» Exercise passage

□ □ □ □ □ □ □

Single by Raphael Saadiq

from the album The Way I See It
- Released: March 30, 2009
- Recorded: 2008
- Genre: Soul
- Length: 2:18
- Label: Columbia
- Songwriters: Bobby Ozuna, Raphael Saadiq
- Producer: Raphael Saadiq

Raphael Saadiq singles chronology
| "Love That Girl" (2008) | "100 Yard Dash" (2009) | "Never Give You Up" (2009) |

= 100 Yard Dash =

2009 single by Raphael Saadiq

"100 Yard Dash" is a song by American recording artist Raphael Saadiq, released as a single on March 30, 2009, by Columbia Records. It was the second single from Saadiq's 2008 album The Way I See It. "100 Yard Dash" is an upbeat soul song about love as a fast, impulsive race. Although it did not chart, the song was well received by music critics.

== Music and lyrics ==

"100 Yard Dash" is a short, upbeat song with a traditional soul style, tambourine shakes, and a stiff backbeat. Percussionist Jack Ashford played characteristically funky, tambourine shuffle notes on the song.

The song's lyrics express playful physicality, and liken love to a fast race that impels a man's heart: "My heart is pumping but still running in place". Arts critic Ken Tucker views "100 Yard Dash" as exemplary of "top-rate" soul songwriting, writing that, "Saadiq takes an unorthodox metaphor ... and he earns it by the variations he sustains verbally, increasing the tension in the song." Saadiq sings at an uncharacteristically high pitch, the highest of any song on the album.

□ □ □ □ □ □ □

» Data section
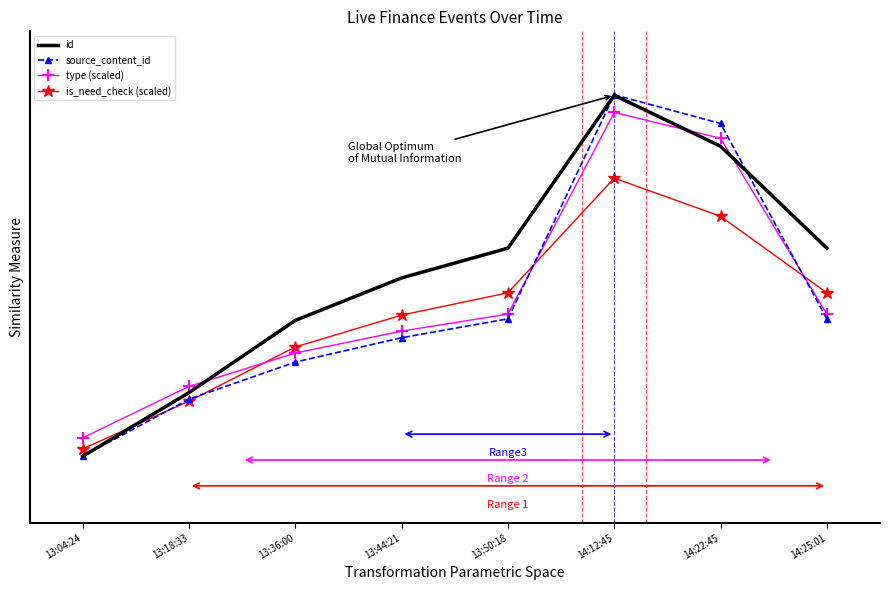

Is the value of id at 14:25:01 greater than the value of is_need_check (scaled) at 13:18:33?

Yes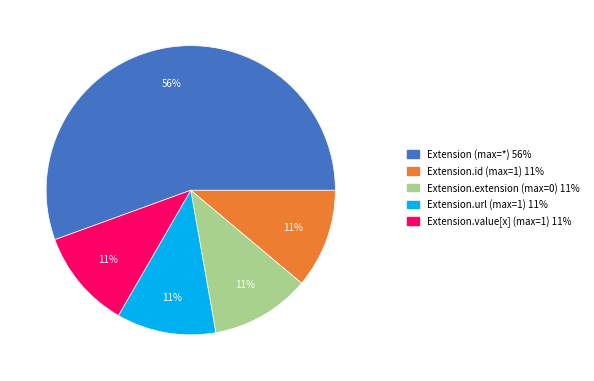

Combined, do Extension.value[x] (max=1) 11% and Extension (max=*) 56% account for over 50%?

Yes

□ □ □ □ □ □ □

» Activities
1. Name every person mentioned in the "100 Yard Dash" article.
2. Answer these questions from the "100 Yard Dash" article.
(a) Which label released the single?
(b) Who played percussion on the song?
(c) How long is the song?
3. Duplicate the passage of the "100 Yard Dash" article that opens with the words "2009 single by" and closes with "on the song.".

» Results of the exercise
1. Raphael Saadiq, Bobby Ozuna, Jack Ashford, Ken Tucker

2.
(a) Columbia
(b) Jack Ashford
(c) 2:18

3.
2009 single by Raphael Saadiq

"100 Yard Dash" is a song by American recording artist Raphael Saadiq, released as a single on March 30, 2009, by Columbia Records. It was the second single from Saadiq's 2008 album The Way I See It. "100 Yard Dash" is an upbeat soul song about love as a fast, impulsive race. Although it did not chart, the song was well received by music critics.

== Music and lyrics ==

"100 Yard Dash" is a short, upbeat song with a traditional soul style, tambourine shakes, and a stiff backbeat. Percussionist Jack Ashford played characteristically funky, tambourine shuffle notes on the song.